Conduct a thorough screening of all prospective tenantsCommercial real estate tenant screening is a complex process that requires thoughtful planning. This is one of the reasons CRE brokers are responsible for advising seasoned veterans and new owners on the best ways to rent out spaces to commercial tenants.

Unlike choosing residential tenants, choosing commercial tenants requires a more thorough screening process. Here are key things all CRE brokers should consider during tenant screening:

Conduct Risk Assessment

It’s almost certain that you and your client will have some gut reactions to some of the potential tenants that come your way. In whatever you do, don’t let your emotions get in the way.
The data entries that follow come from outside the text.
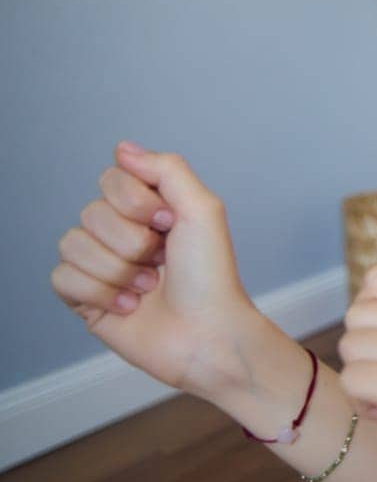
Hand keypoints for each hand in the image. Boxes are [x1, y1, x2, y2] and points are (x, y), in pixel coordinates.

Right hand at [50, 142, 263, 395]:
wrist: (206, 332)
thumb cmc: (211, 276)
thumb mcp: (202, 209)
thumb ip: (167, 169)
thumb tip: (122, 149)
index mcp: (147, 208)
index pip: (111, 178)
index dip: (136, 202)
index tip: (168, 221)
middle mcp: (120, 232)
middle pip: (91, 212)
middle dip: (132, 242)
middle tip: (162, 260)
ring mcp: (100, 265)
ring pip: (73, 245)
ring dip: (119, 270)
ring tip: (149, 287)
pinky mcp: (84, 298)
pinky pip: (62, 278)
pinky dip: (100, 293)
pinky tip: (130, 306)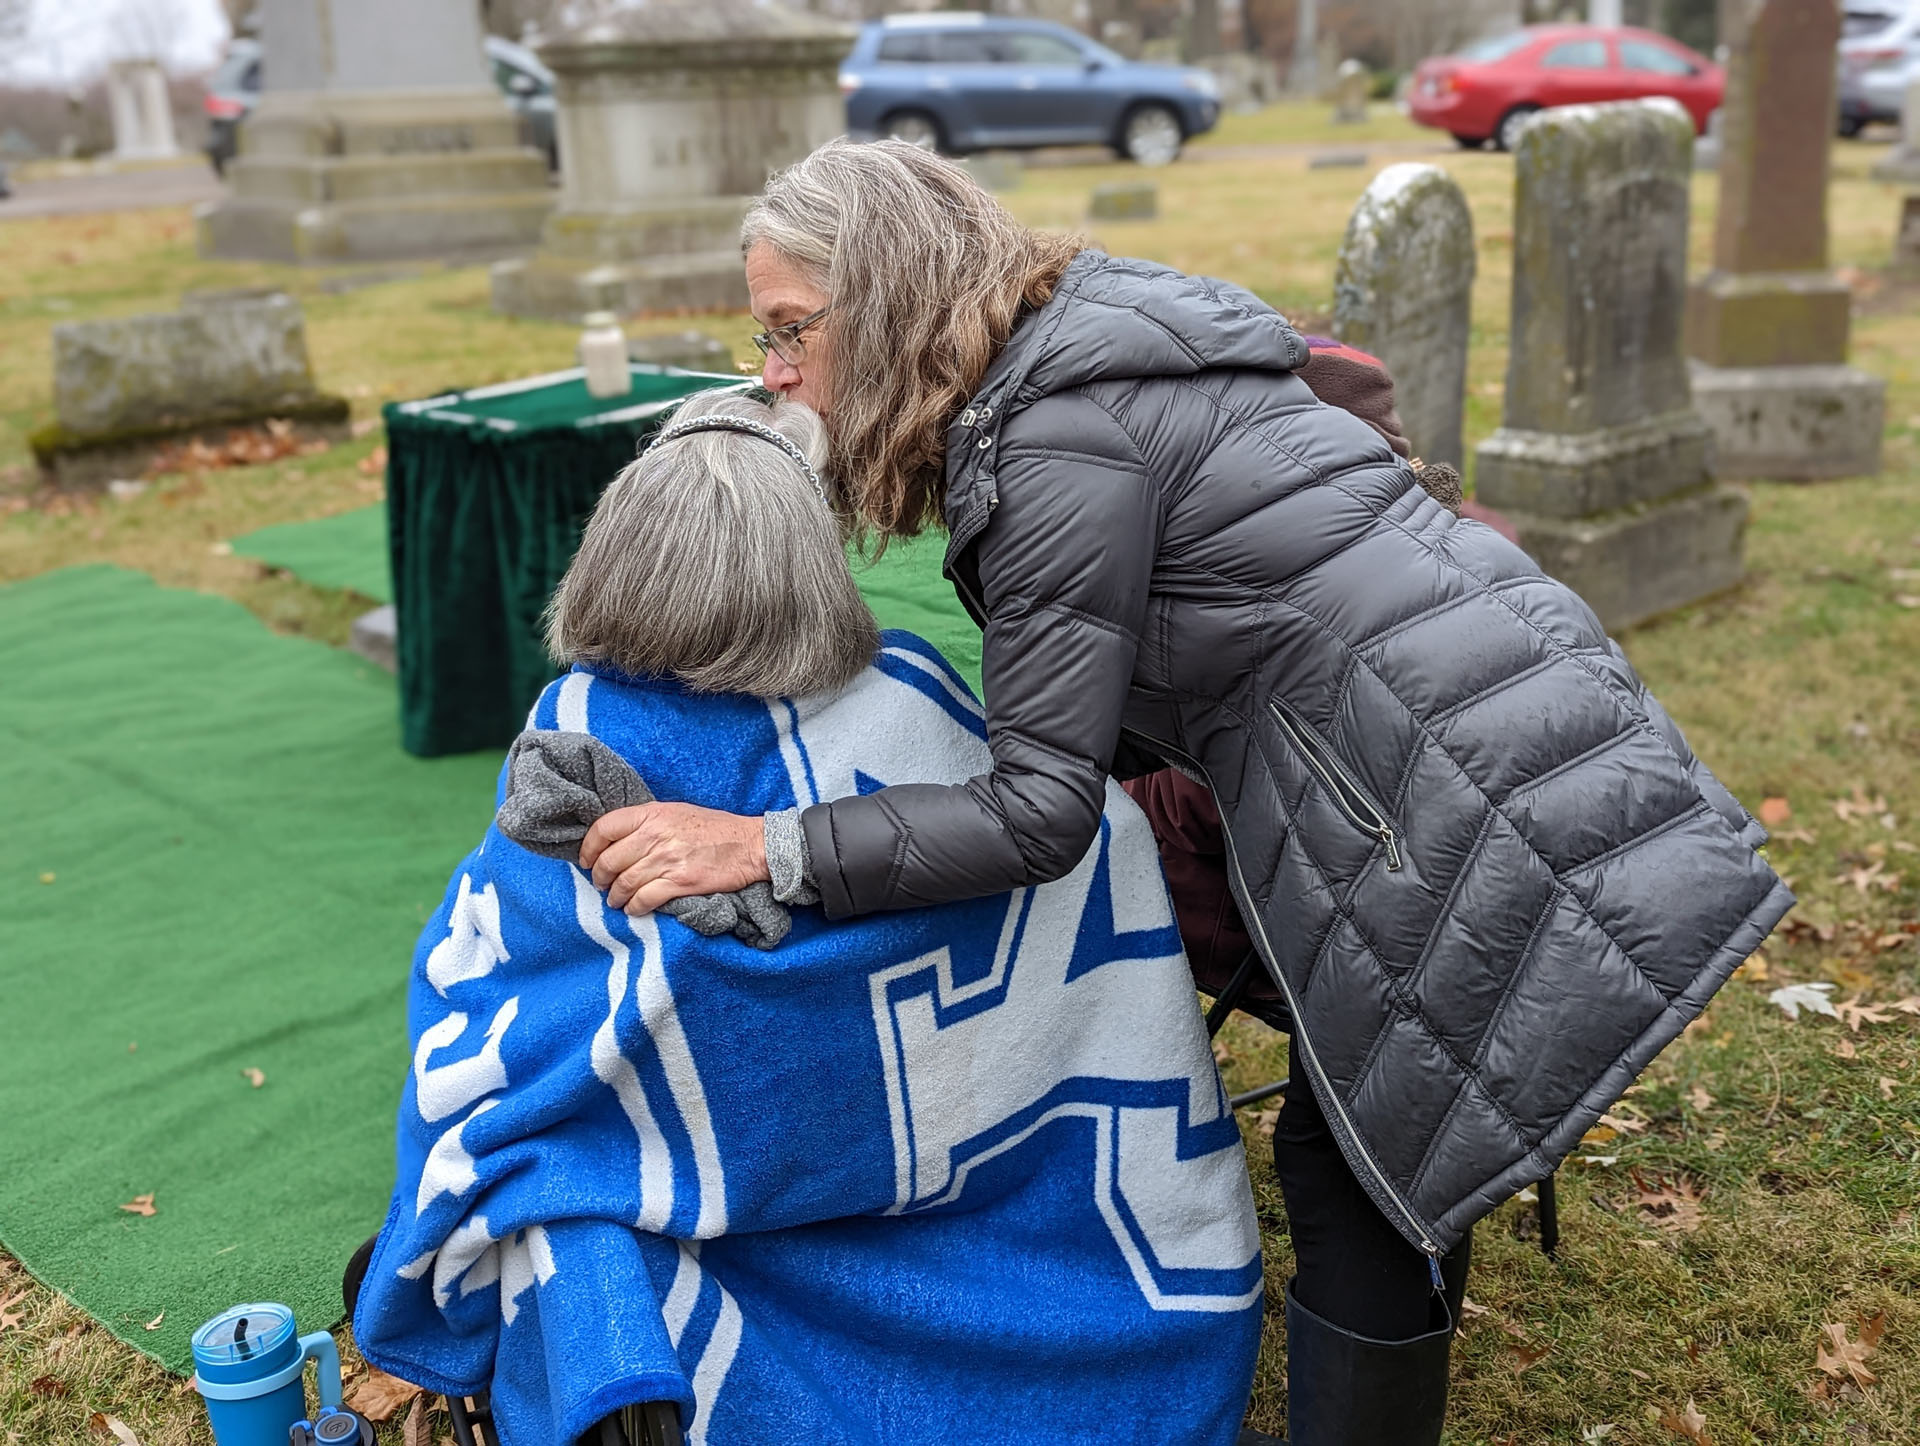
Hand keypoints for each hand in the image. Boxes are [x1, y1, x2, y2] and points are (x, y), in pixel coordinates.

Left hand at [580, 802, 768, 914]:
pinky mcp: (680, 882)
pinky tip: (634, 910)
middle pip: (610, 860)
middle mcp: (655, 835)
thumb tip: (619, 840)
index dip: (589, 848)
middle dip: (600, 877)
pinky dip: (634, 908)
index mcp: (653, 814)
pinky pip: (644, 899)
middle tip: (601, 885)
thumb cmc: (716, 828)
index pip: (605, 828)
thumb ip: (648, 823)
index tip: (587, 860)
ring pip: (624, 883)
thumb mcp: (677, 812)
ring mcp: (667, 860)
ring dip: (615, 897)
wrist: (751, 845)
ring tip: (616, 901)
Instead, your decision should always be based on risk assessment.  You’ll have to weigh each potential tenant carefully considering credit reports, business prospects, references, finances, background checks, reliability, etc. to figure out which potential tenant poses the least risk to your property. In commercial real estate, the higher the risk, the lower the return. Keep this in mind when you’re making the final decision on which potential tenant to choose.

Use CRE Tools     

Tenant screening may seem like a daunting task, but in today’s tech world, several tools exist to simplify the tenant screening process. A quick search can open you to a world CRE tools that provide background checks, previous rental data and credit reports.
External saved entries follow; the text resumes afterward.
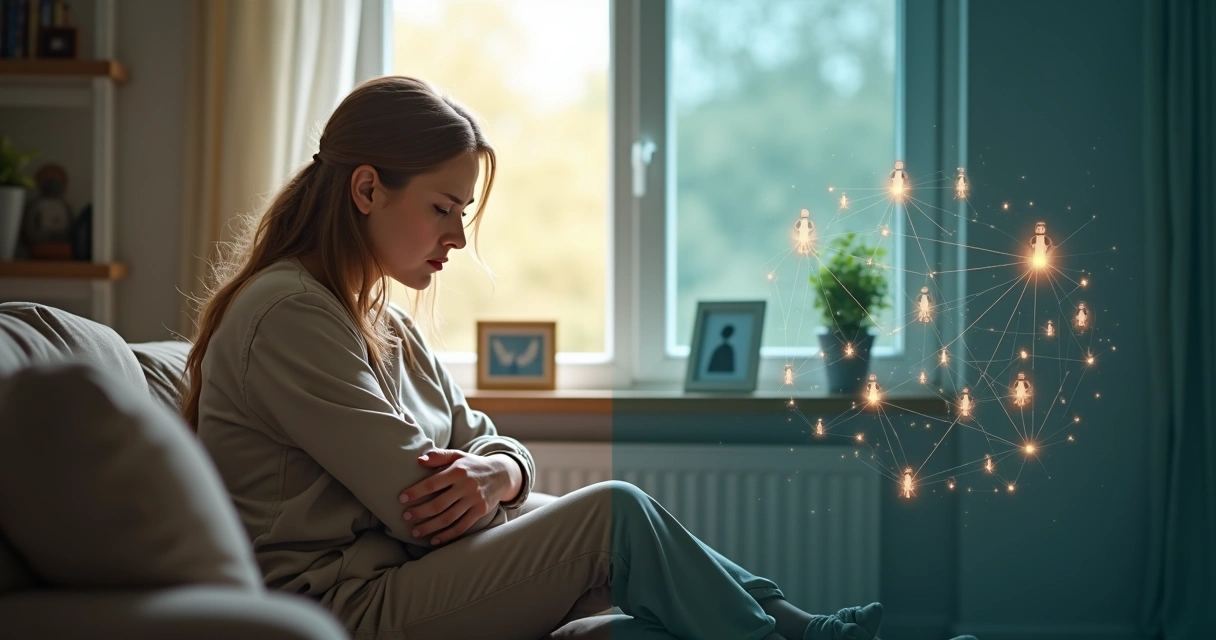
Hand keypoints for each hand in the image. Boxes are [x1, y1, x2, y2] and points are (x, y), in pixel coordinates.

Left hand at [397, 449, 511, 545]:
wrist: (502, 474)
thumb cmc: (473, 465)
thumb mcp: (457, 456)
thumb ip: (439, 456)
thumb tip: (419, 460)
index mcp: (458, 471)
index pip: (432, 483)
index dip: (416, 492)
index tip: (401, 499)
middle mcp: (466, 486)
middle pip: (439, 504)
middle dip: (419, 512)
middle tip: (405, 516)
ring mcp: (474, 500)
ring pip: (448, 518)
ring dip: (430, 527)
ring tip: (415, 531)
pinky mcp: (480, 512)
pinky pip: (461, 527)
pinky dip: (447, 535)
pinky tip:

These tools can save you time and resources, and ensure you choose a potential tenant that won’t pose a risk to the property. Be sure to take advantage of these tools designed specifically to screen your tenant. Fewer tenant screening tasks for owners and brokers makes the whole tenant screening process less frustrating and more efficient.

Evaluate Potential Tenant’s Lease Terms

Potential CRE tenants often have a lease length in mind—another aspect to look at during the tenant screening process. More often than not, landlords expect longer leases because they are considered a more financially secure commitment. But if a potential tenant suggests a one- or two-year lease, you should do all you can to find out why.

The potential tenant could be a startup that is looking to scale quickly or a government contract granting funds with a limited lease lifespan. On the other hand, the short lease may be a clear indication of financial instability down the road. Once you figure out why the tenant wants a shorter lease, you’ll be able to decide if it’s the right tenant for your space or not.

Check for Multiple Guarantors

Potential tenants looking to lease a commercial real estate space must prove they have financial support. If the tenant can only vouch for themselves as a financial guarantor, the landlord and broker should evaluate if that is enough collateral. Look closely at the tenant’s business model and financial projections to see if the business poses a long-term risk for the property.

Ideal tenants would have multiple financial backers in case of market changes or economic collapse. If they were to default on their lease, the landlord may still recover money lost as a result of unpaid rent or other costs incurred by a default business tenant.

The perfect tenant does not exist, but you can find a tenant that matches your expectations by assessing risk, lease terms and financial backing. By conducting a thorough tenant screening, you can help your client find a tenant that will best fill their space.